#### [EXERCISE DIRECTIONS]
Reproduce word for word, from the entries below, the line with "5: (306, 75, 4.52)", the line with "22: (339, 233, 4.63)", and every line between them, and nothing more.
[[ DATA UNDER STUDY, beginning ]]
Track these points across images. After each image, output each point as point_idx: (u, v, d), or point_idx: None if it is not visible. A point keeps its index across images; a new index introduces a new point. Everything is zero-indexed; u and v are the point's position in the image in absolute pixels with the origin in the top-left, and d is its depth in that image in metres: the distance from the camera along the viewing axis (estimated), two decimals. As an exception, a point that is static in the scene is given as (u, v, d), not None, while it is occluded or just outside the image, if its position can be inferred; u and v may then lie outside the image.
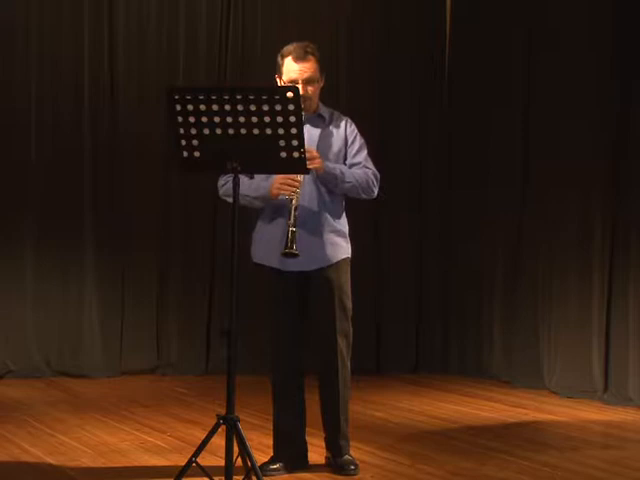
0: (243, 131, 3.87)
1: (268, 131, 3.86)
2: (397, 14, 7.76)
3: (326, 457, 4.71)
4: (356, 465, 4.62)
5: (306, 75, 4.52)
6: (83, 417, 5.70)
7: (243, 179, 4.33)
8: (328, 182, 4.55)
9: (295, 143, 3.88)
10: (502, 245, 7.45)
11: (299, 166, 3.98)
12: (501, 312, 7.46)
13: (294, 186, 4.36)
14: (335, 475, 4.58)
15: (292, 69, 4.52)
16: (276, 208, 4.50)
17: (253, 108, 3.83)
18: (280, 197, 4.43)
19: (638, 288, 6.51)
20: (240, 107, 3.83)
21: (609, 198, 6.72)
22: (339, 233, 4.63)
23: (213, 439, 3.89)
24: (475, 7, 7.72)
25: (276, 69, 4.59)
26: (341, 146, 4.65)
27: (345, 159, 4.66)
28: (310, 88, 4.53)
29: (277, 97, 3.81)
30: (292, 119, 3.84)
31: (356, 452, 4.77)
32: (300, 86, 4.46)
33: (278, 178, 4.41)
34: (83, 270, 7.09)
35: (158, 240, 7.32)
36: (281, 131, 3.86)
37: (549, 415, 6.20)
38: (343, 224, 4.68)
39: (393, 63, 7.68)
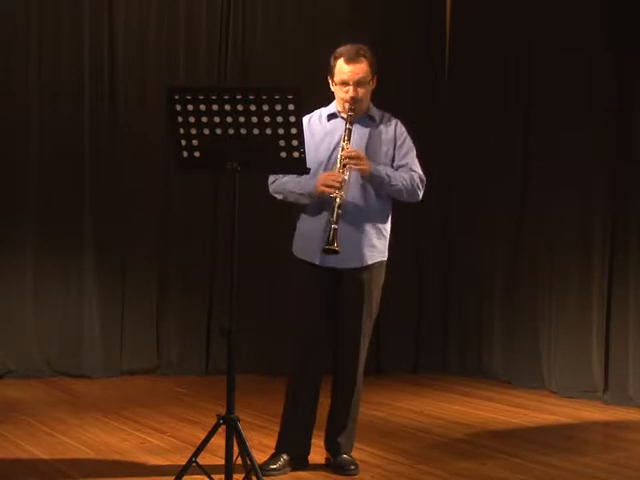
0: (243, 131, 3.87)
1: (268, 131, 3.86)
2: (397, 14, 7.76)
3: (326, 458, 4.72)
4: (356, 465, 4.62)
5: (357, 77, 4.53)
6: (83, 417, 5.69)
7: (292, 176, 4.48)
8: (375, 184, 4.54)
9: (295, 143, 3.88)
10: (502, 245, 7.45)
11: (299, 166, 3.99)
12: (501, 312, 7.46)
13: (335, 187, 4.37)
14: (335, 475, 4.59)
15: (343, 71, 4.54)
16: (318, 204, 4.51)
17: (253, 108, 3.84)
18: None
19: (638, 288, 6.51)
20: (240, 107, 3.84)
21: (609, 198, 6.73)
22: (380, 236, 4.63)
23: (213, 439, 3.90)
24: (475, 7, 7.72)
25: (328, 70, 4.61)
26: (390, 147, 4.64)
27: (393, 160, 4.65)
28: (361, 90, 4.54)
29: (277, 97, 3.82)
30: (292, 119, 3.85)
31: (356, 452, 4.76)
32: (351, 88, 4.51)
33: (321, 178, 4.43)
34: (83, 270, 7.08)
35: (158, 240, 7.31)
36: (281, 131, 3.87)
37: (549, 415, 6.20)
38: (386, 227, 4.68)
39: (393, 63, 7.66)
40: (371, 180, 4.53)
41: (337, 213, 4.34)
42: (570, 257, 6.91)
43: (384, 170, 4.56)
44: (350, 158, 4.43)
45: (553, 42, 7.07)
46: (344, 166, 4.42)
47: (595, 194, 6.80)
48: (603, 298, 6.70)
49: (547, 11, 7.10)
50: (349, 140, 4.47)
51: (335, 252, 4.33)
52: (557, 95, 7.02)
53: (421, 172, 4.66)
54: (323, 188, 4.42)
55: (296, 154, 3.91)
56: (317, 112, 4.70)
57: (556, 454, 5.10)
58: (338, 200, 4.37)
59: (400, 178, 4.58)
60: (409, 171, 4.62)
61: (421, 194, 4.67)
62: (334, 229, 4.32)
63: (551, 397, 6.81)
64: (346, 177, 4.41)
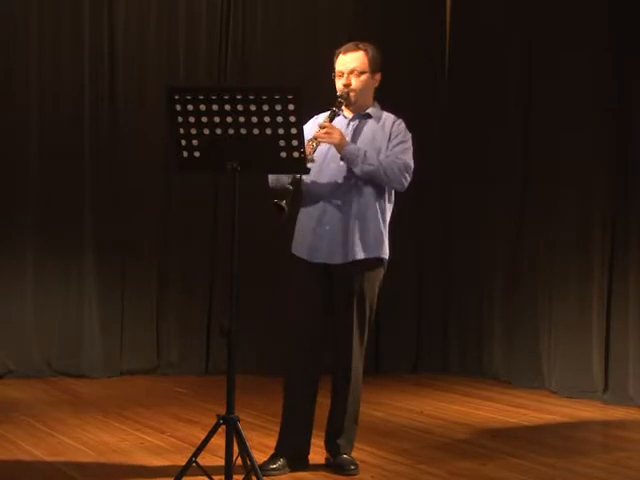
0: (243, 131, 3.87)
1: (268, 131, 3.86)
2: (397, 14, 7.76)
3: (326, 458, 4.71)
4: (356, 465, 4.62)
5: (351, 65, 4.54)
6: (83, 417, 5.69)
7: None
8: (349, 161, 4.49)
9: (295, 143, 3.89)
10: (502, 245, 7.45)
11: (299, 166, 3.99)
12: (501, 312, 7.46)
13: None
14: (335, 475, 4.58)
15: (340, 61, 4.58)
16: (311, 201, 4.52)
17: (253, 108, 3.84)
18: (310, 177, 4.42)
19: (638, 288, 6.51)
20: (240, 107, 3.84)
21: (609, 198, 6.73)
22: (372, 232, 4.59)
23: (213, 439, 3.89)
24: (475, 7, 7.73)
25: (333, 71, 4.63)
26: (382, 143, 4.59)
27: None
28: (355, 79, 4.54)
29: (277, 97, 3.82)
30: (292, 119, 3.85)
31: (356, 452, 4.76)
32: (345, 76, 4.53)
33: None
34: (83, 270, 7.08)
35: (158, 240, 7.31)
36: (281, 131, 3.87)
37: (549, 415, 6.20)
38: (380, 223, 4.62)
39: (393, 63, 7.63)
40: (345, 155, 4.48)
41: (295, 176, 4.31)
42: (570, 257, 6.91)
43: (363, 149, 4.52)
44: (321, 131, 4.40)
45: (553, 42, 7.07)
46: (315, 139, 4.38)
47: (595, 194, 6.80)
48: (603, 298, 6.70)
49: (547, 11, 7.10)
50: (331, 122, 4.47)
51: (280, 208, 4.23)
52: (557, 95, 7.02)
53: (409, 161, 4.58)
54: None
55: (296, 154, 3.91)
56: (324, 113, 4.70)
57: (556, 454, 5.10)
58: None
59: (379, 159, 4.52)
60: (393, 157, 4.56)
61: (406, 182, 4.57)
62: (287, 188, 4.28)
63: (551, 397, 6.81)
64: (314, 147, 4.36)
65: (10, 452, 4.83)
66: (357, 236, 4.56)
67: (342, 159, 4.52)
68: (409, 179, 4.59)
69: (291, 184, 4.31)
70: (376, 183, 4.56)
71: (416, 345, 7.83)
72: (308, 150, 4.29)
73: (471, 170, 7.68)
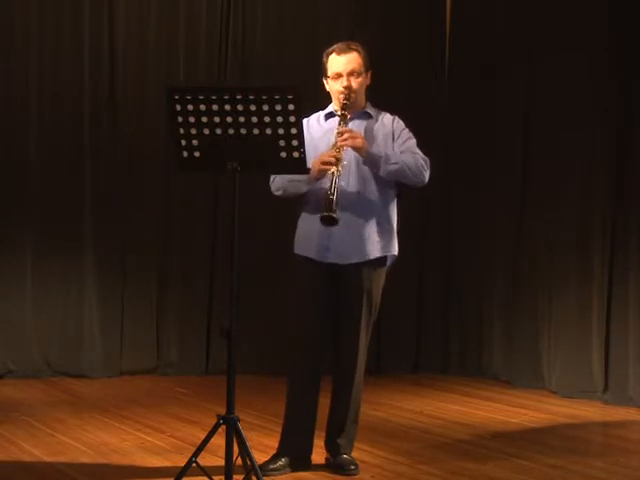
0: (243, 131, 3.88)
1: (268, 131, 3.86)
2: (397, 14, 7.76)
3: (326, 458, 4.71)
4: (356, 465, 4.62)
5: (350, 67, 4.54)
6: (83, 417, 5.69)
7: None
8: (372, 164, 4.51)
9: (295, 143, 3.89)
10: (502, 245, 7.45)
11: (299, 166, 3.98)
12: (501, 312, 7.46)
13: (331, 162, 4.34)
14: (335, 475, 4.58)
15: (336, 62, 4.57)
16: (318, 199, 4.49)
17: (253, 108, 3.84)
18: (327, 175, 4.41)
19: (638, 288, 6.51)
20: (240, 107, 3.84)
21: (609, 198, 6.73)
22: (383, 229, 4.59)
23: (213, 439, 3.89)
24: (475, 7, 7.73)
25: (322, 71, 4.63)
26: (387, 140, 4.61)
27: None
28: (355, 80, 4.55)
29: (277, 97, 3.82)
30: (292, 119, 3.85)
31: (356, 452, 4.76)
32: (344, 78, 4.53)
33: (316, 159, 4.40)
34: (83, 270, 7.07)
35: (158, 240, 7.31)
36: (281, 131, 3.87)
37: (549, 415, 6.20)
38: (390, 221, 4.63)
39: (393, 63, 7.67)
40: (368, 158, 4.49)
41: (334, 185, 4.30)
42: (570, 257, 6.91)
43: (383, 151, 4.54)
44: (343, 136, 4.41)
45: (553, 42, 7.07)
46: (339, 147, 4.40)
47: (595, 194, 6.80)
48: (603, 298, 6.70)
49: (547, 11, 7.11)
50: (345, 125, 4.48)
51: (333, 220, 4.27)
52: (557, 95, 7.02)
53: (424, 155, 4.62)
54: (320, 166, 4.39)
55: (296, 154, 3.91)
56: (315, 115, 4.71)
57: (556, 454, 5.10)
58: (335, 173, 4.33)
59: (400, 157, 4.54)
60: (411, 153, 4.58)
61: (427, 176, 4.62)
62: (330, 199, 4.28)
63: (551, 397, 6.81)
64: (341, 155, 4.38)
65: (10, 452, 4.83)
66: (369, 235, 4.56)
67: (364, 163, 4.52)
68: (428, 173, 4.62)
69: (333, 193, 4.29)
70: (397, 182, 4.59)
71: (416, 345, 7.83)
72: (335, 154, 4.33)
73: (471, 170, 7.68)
[[ DATA UNDER STUDY, end ]]
#### [ANSWER BOX]
5: (306, 75, 4.52)
6: (83, 417, 5.70)
7: (243, 179, 4.33)
8: (328, 182, 4.55)
9: (295, 143, 3.88)
10: (502, 245, 7.45)
11: (299, 166, 3.98)
12: (501, 312, 7.46)
13: (294, 186, 4.36)
14: (335, 475, 4.58)
15: (292, 69, 4.52)
16: (276, 208, 4.50)
17: (253, 108, 3.83)
18: (280, 197, 4.43)
19: (638, 288, 6.51)
20: (240, 107, 3.83)
21: (609, 198, 6.72)
22: (339, 233, 4.63)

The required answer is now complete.